Twenty years ago, Muller's passion "for the world's best sport" faced some financial difficulties. He could hardly pay the rent for a small room while trying to make his way into professional hockey in a Cologne club.
Losing his mother at an early age, Muller left home at the age of 15 trying to follow what he experienced as his life mission.
"It was about to survive ten days. I shared a room with three Chinese guys and they supported me with sweets. That more or less was the food I had because all the rest I had to spend for the rent," Muller reports with a smile running over his face.
The Chinese sweets helped him to continue and, in the end, make his way at the Cologne Sharks.
Muller changed from a forward to a defender and experienced the turnaround in German ice hockey after former NHL professional Marco Sturm took over as the team's head coach in 2015.
"We learned to not only be happy for being around at majors but to develop ambitions to win something," he remembers.

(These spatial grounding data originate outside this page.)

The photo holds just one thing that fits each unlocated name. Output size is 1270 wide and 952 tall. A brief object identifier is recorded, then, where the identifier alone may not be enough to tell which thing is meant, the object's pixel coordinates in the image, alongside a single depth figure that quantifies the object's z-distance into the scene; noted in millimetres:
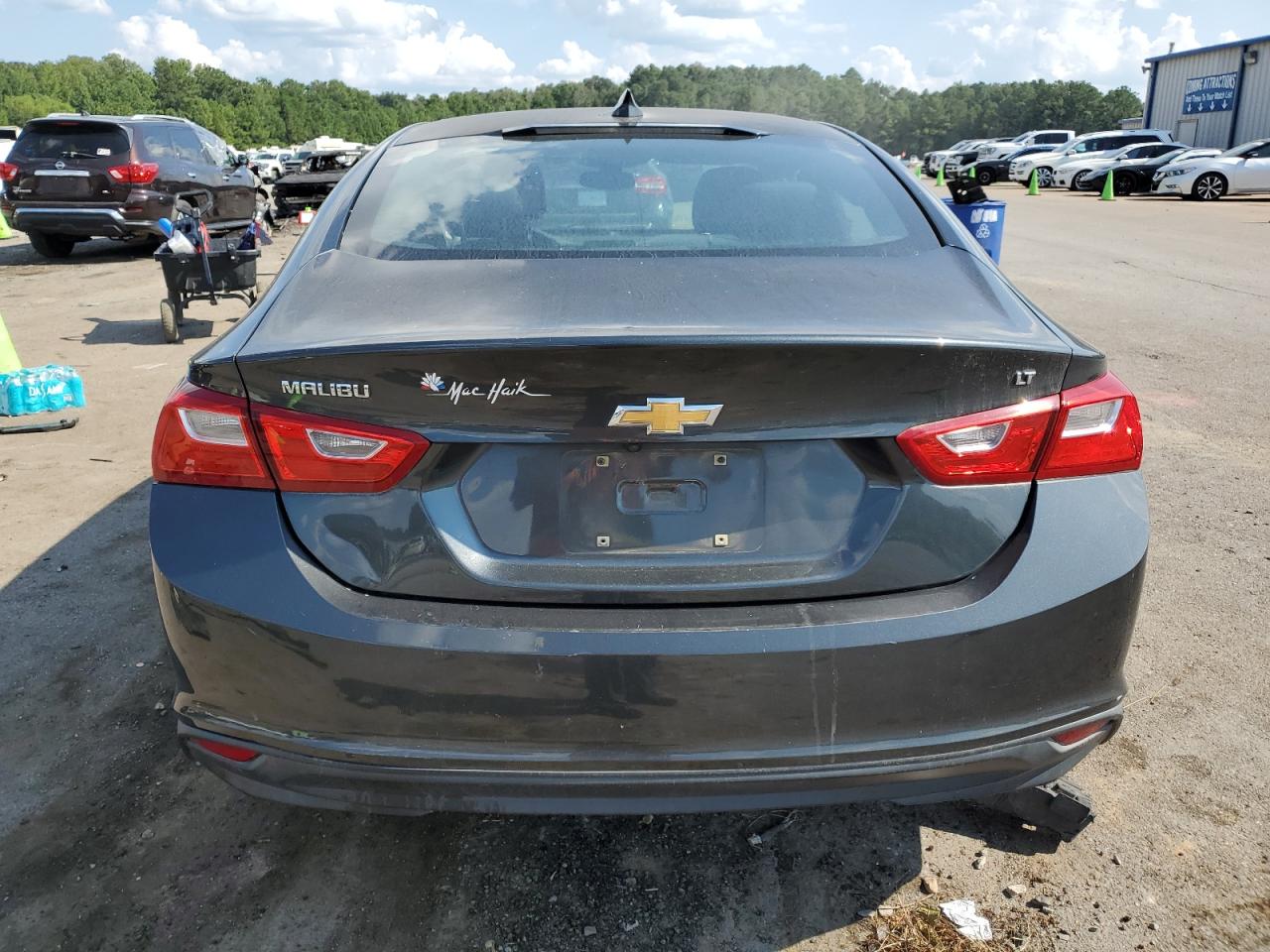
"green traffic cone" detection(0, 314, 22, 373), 6637
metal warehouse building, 40312
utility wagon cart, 7852
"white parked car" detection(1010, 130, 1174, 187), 37000
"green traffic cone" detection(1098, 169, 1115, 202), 28630
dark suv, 13242
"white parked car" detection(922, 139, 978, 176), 50484
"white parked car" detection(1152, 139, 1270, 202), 25719
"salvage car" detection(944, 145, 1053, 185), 40375
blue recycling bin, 8578
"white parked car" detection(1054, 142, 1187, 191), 33562
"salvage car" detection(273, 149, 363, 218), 18672
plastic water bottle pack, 6219
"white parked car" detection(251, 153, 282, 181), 38544
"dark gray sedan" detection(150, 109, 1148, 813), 1729
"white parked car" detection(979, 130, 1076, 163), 46375
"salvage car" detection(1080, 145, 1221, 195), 30719
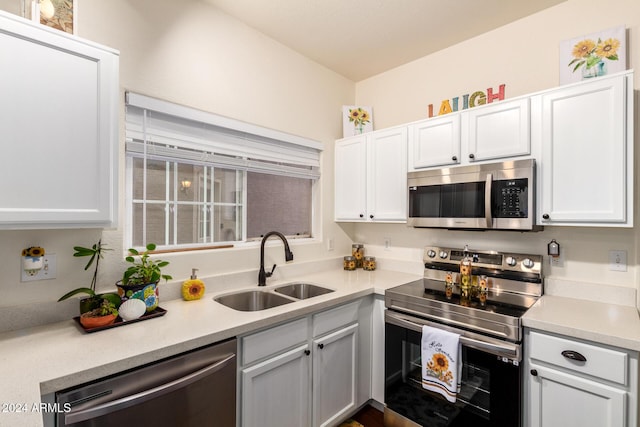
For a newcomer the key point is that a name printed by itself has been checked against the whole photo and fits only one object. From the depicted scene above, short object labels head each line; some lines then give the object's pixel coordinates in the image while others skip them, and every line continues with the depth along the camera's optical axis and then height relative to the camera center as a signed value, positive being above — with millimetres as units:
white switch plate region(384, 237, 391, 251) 2803 -272
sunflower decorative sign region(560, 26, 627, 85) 1700 +902
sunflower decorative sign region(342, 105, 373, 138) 2820 +848
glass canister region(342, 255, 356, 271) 2783 -446
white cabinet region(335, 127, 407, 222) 2383 +302
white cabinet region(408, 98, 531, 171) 1823 +503
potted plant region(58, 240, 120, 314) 1405 -364
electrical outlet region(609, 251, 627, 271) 1731 -261
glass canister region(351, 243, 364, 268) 2857 -374
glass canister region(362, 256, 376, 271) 2783 -450
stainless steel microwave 1761 +106
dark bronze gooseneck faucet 2137 -303
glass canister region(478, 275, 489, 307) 1907 -480
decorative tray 1314 -489
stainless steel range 1529 -635
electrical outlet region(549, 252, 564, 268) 1917 -294
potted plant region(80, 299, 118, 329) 1323 -448
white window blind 1736 +484
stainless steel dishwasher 1017 -661
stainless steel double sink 1944 -551
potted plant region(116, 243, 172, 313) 1471 -334
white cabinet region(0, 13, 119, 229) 1076 +315
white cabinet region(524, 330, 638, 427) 1297 -751
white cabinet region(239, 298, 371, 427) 1485 -864
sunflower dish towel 1639 -805
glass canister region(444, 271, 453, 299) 1971 -486
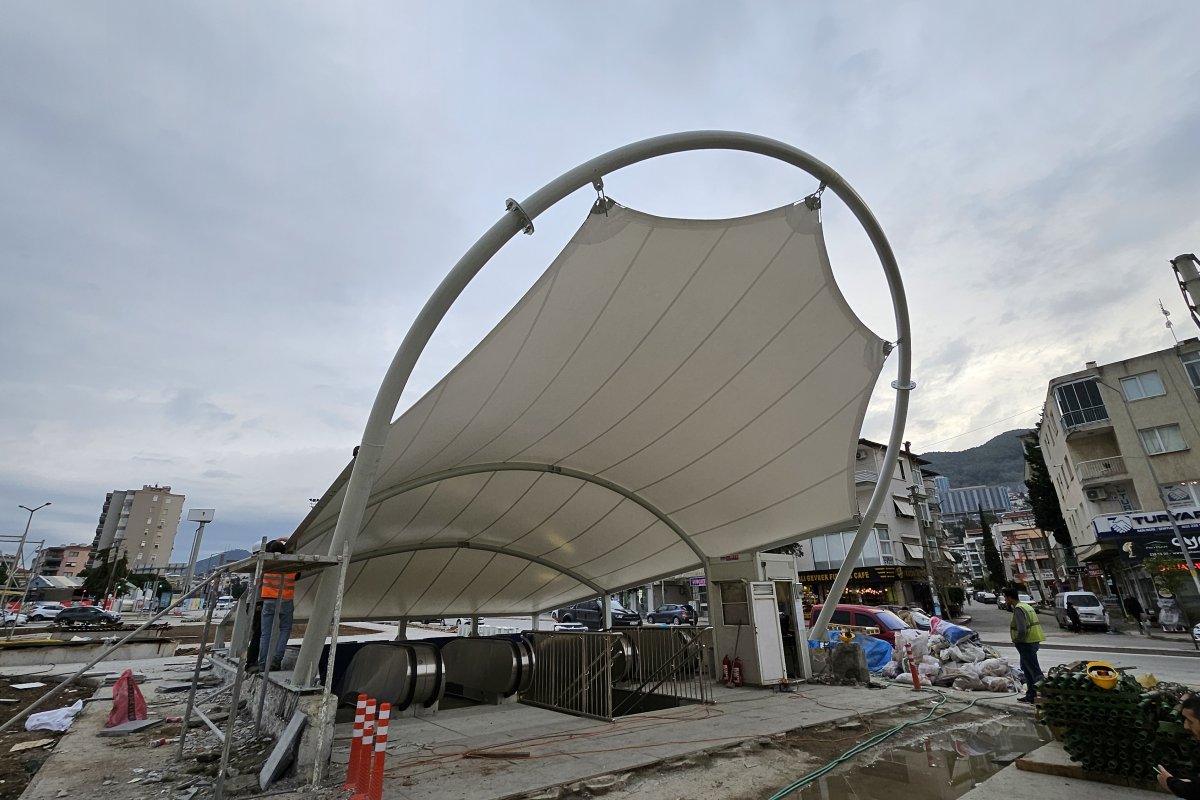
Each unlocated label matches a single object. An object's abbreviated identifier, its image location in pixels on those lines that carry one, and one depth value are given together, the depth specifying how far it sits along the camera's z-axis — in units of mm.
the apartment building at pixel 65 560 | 97750
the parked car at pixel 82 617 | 28406
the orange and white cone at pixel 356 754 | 4861
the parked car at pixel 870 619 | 12783
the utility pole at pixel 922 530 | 40244
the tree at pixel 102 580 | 44406
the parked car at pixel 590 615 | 30531
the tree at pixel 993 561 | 64312
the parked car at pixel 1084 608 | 23641
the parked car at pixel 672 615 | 30528
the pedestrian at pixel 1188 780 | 3434
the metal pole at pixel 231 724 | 4295
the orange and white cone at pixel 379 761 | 4570
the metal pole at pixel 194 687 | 5245
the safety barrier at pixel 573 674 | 8242
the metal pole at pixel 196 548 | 13747
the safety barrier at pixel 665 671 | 9833
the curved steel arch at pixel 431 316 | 5301
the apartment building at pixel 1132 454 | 25453
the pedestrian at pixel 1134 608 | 25906
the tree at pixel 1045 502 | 40312
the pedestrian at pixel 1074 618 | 23562
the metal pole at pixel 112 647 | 4211
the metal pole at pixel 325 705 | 4867
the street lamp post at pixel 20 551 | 18781
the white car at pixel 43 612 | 34250
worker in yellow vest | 7892
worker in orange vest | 7883
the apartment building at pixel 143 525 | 93188
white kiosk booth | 10672
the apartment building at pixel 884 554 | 37094
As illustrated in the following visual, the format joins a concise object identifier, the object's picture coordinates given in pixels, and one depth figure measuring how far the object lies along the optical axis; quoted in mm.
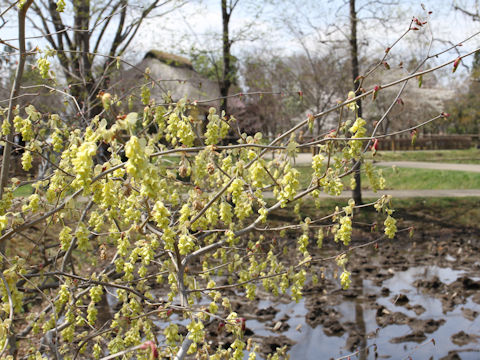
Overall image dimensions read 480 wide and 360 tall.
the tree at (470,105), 16578
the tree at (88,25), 11180
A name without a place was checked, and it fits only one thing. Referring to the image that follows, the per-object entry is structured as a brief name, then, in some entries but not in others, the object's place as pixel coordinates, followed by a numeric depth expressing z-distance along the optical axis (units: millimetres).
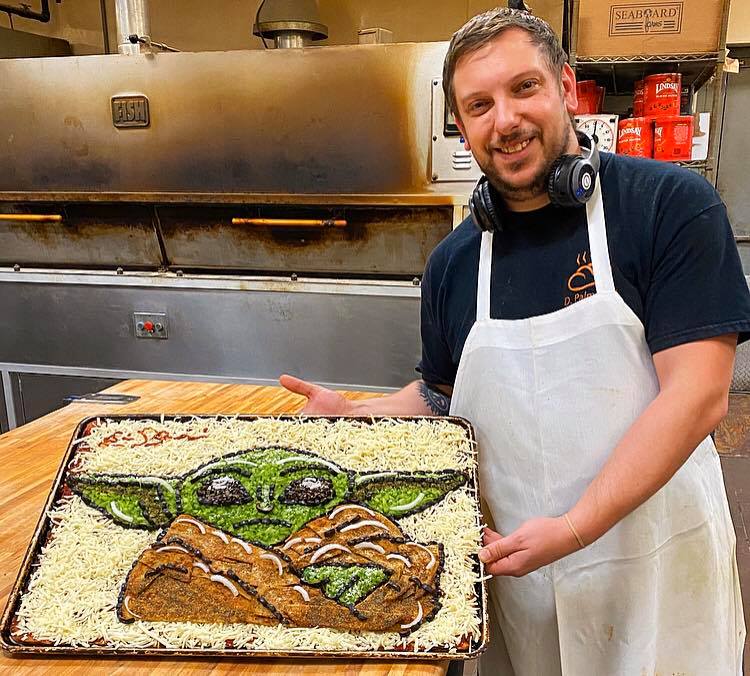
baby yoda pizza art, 955
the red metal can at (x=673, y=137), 2906
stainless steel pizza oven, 2762
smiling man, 1150
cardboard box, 2775
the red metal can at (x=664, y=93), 2895
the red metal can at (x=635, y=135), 2906
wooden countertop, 925
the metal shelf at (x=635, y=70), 2900
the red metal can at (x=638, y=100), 3014
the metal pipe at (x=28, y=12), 4069
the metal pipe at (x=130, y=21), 2980
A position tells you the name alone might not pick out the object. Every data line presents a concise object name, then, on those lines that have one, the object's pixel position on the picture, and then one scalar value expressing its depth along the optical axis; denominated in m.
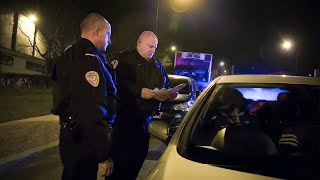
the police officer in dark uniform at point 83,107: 1.81
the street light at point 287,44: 18.73
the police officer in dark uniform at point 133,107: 2.60
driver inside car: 2.32
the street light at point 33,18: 20.84
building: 20.44
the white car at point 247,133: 1.55
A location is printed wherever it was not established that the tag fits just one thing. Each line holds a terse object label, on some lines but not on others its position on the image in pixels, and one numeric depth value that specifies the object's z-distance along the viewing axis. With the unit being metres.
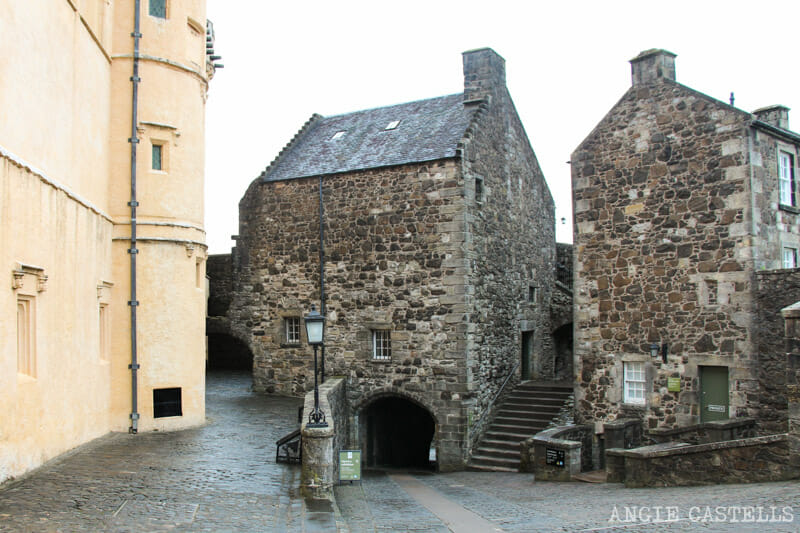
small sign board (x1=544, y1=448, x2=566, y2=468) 15.27
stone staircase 18.09
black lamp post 11.55
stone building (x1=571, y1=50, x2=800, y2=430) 14.80
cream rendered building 10.52
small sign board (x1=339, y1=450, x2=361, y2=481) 13.22
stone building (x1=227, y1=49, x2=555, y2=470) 18.52
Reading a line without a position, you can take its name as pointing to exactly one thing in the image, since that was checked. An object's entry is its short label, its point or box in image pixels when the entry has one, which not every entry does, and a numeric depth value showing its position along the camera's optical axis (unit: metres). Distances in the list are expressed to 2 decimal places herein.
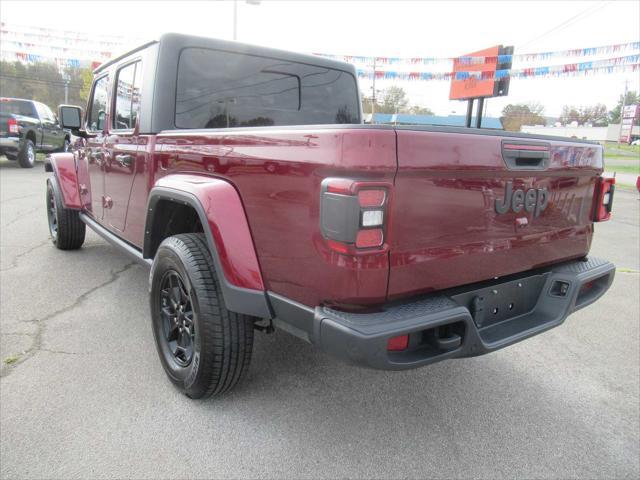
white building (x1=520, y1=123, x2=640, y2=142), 60.53
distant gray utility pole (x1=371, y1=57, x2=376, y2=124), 11.57
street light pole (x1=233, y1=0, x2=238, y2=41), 15.87
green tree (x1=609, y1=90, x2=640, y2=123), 73.85
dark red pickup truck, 1.75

In his perspective, this helped to develop a solid team spirit. Sturm thought the squad to want more and start games with confidence. Muller calls the upswing a mental issue.
Today it's on the Finn head coach Toni Soderholm to continue what silver-medal-coach Sturm once started before leaving the job at the end of 2018 after three years, and headed for the NHL as an assistant coach for the Los Angeles Kings.
German hockey improved over the past years significantly so did the German league. Meanwhile, several Germans play for NHL clubs and the national coach can choose from far over 150 players on a high level.
The Olympic Games in Muller's perspective will always be an athlete's highlight.
"I am grateful for the experience in 2018. Now there is a new tournament ahead and we can't wait to start," the German captain said.
Ice hockey is and always will be his world, he added. "The sports thought me so much about lives important values. Humility, respect for older people and disadvantaged. I feel great gratitude for what I achieved," Muller said.